La segunda cuestión es algo más
desconcertante. Después de que hayamos tenido un buen puñado de presidentes
estatales y autonómicos y de ministros que no sabían hacer la o con un canuto,
vivillos sin seso, arribistas sin principios, constatamos, perplejos, que poco
más o menos las cosas siguen funcionando. ¿Siguen funcionando? Si así es o así
fuera, tendríamos que concluir que los gobernantes son perfectamente fungibles
y hasta prescindibles, que la maquinaria de las instituciones seguiría su curso
aunque al timón pusiéramos al más tonto del pueblo, si es que lo hay más tonto,
o aun cuando colocáramos ahí a conejo de la Loles o a un maniquí. Algo de eso
hay, y supongo que si no se hunde todo (si no se hunde más) es gracias a que
los buenos funcionarios hacen su trabajo y mantienen la maquinaria en
funcionamiento, a pesar de la incompetencia sublime de sus jefes.

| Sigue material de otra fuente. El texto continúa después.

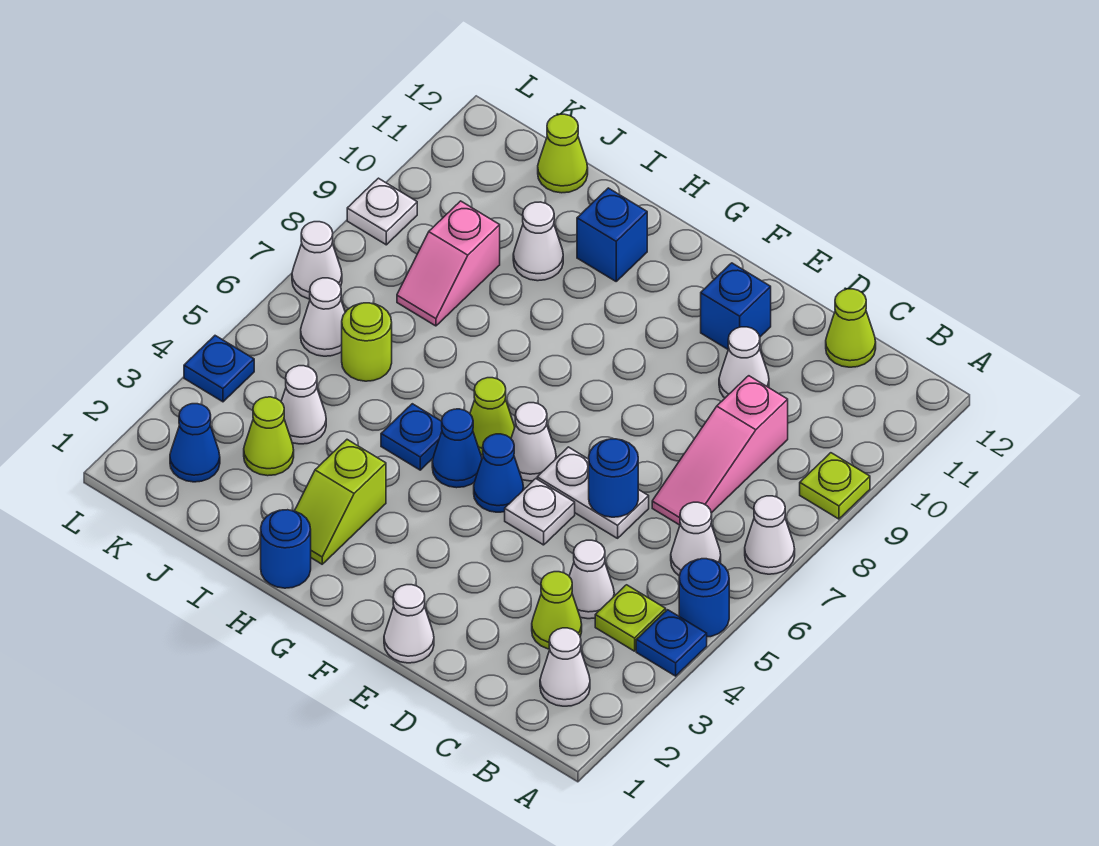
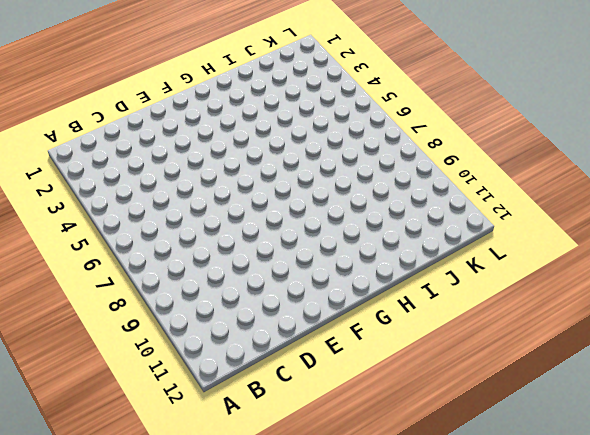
none -> blue plate A4 level 1
none -> blue round brick A5 level 1
none -> white cone A7 level 1
none -> lime plate A9 level 1

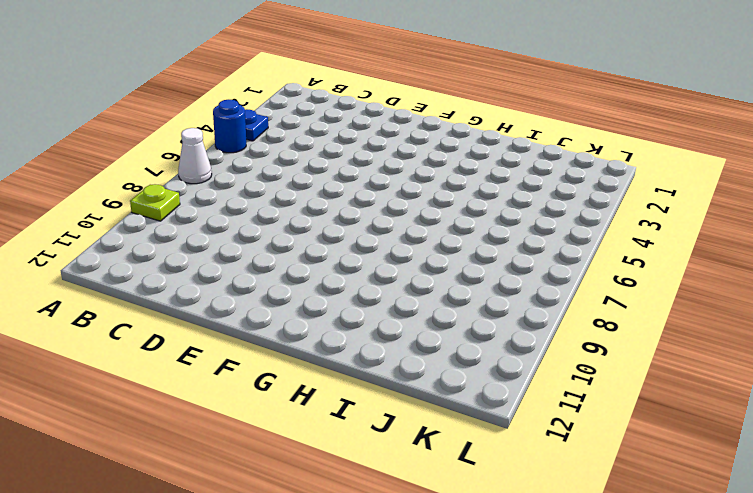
none -> white cone B2 level 1
none -> lime plate B4 level 1
none -> white cone B6 level 1
none -> lime cone C3 level 1

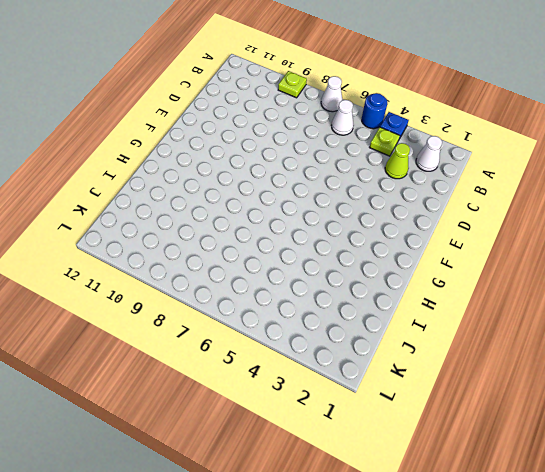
none -> white cone C4 level 1
none -> pink slope C7:C9 level 1 top 9
none -> lime cone C12 level 1
none -> white plate D6:E6 level 1

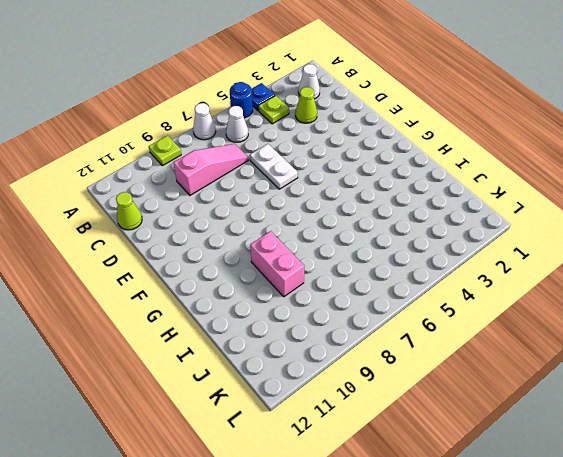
pink brick H9:I9 level 1 -> none
none -> white cone C4 level 1
none -> white cone D10 level 1
none -> white cone E1 level 1
none -> white plate E5 level 1

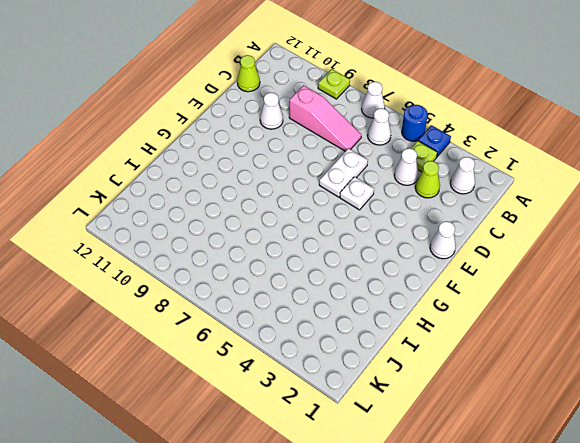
none -> blue brick E11 level 1
none -> blue cone F5 level 1
none -> white cone F6 level 1
none -> blue cone G5 level 1

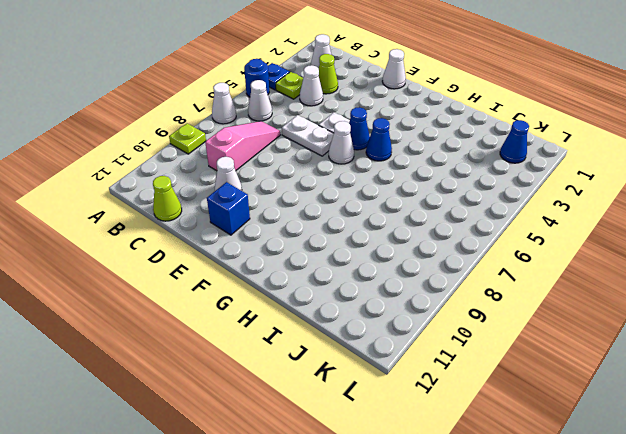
none -> lime cone G6 level 1
none -> blue round brick H1 level 1
none -> lime slope H2:H3 level 1 top 3
none -> blue plate H5 level 1

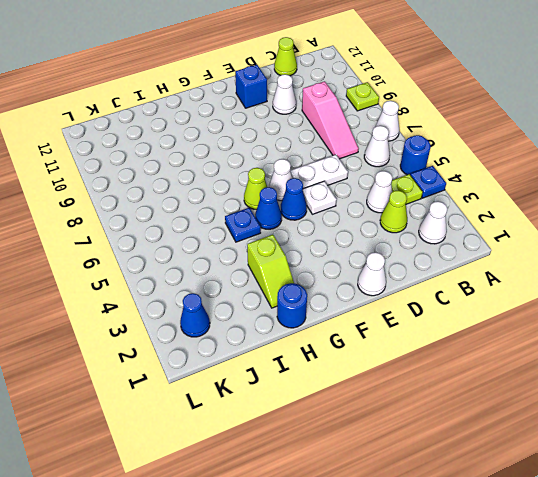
none -> blue brick H11 level 1
none -> white cone I10 level 1
none -> lime cone J3 level 1
none -> white cone J4 level 1

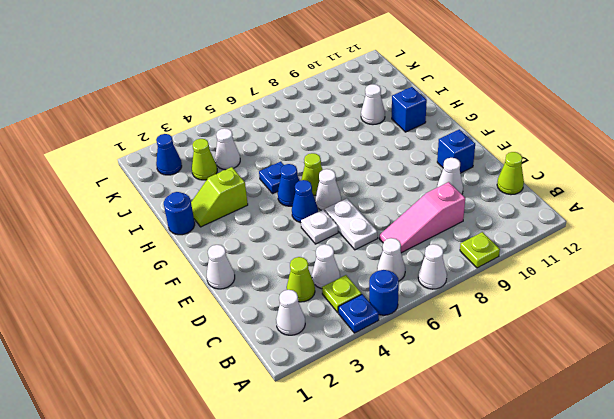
none -> lime round brick J6 level 1
none -> pink slope J8:J9 level 1 top 9
none -> lime cone J12 level 1
none -> white cone K6 level 1

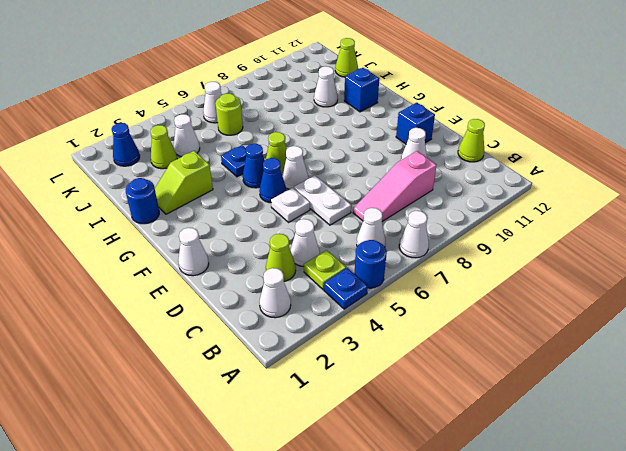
none -> lime plate A9 level 1
none -> pink slope J8:J9 level 1 top 9
none -> blue plate L4 level 1
none -> white cone L7 level 1

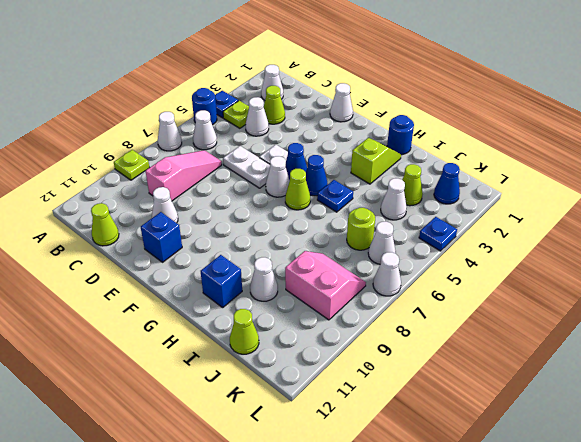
pink slope J8:K9 level 1 top 9 -> pink slope J8:J9 level 1 top 9
none -> white plate L9 level 1
none -> blue round brick D6 level 2

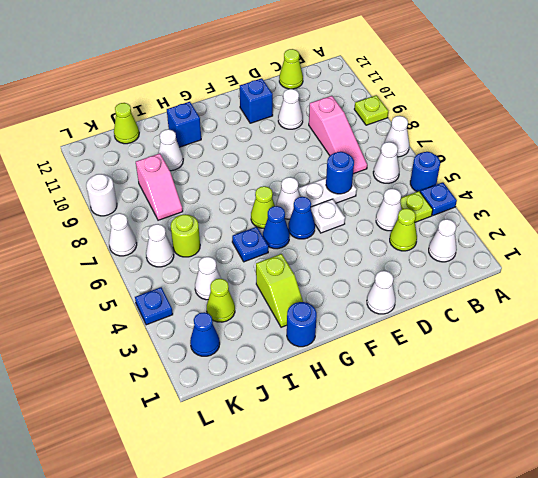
white round brick L9 level 1 -> white plate L9 level 1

También debemos pensar que el
daño toma la forma de lo que los juristas llamamos lucro cesante. No se trata
de ver sólo lo que a pesar de los pesares se tiene, sino de darse cuenta de lo
que por causa de esos pesares se deja de tener, de cómo podrían marchar las
cosas si nos gobernaran personas de bien y suficientemente formadas. El lucro
cesante es indiscutible, renunciamos a grandes dosis de progreso y bienestar
porque permitimos que nos manden las acémilas, porque nos recreamos aviesamente
en el voto al incapaz y al deshonesto, porque jugamos los electores a la ruleta
rusa y masoquistamente disfrutamos con el riesgo de que nos echen a pique el
país esos cantamañanas a los que damos el voto por razones tan nobles como que
los otros son igual de malos o como que estos malos son los nuestros y a ese
partido ya lo votaba mi abuelo y en mi familia somos muy así. Es como aquello
de ser del Madrid o el Barcelona porque la primera camiseta que me regalaron de
pequeño era de tal equipo. Sólo que lo de la política debería parecernos algo
más serio que el fútbol.
Hay cierta circularidad en la
situación, y el sistema social y el sistema político se retroalimentan con sus
inanidades. En el fondo de todo está un supino desprecio al saber y a la
cultura, por no decir que también una indiferencia feroz frente a la
honestidad. Muchas veces los ciudadanos sentimos más cercano al burro que al
intelectualmente apto. Entre las circunstancias que influyen en nuestro voto
está el que sea guapo o feo el candidato, el que sea de este pueblo o de aquel,
el que salga en la tele más o menos, el que nos diga cosas bonitas o parezca
hosco, el que salga o no en revistas del corazón en compañía de alguna torda o
de cualquier profesional del braguetazo, etc., etc. Muy pocas veces y a muy
pocos les cuenta el que los candidatos sean o no capaces de estudiar alguna
cosa, el que hablen al menos un poco de inglés, el que hayan tenido alguna
experiencia profesional para formarse, el que hayan viajado un poquito y
conozcan algo del mundo, el que se hayan demostrado capaces de aprobar por las
buenas las asignaturas de una carrera del montón. Eso sí, luego, cuando veíamos
o vemos a Zapatero o Rajoy en cualquier reunió internacional, marchitos y
apocados y tratando de no acercarse a ningún líder extranjero para que no les
hable ni en inglés ni en francés ni en alemán ni en nada, nos da un poquillo de
repelús al principio y luego comentamos que pobrecillos y qué majetones en el
fondo.
Y, claro, hay quien se rasga las
vestiduras porque un gobierno tras otro no apoya como es debido la
investigación científica en España ni se esmera en organizar un sistema de
educación presentable y eficiente. ¿Pues qué esperamos? En mi pueblo dicen que
de donde no hay no se puede sacar. A tal sistema político le interesa más una
sociedad primaria e inculta, una ciudadanía elemental y simplona que pueda
presumir de títulos sin fundamento, una organización educativa y académica que
a la hora de la verdad procure que los más competentes emigren o que, si se
quedan aquí, se conviertan en burócratas de medio pelo. El que no tiene no da,
el que no se ha formado malamente admite el valor de la formación, quien tiene
pocas luces prefiere la penumbra o la noche en que todos los gatos son pardos.
Son, muchos, unos perfectos lerdos,
pero son nuestros lerdos y nos gustan así, torpones y pícaros. Ajo y agua.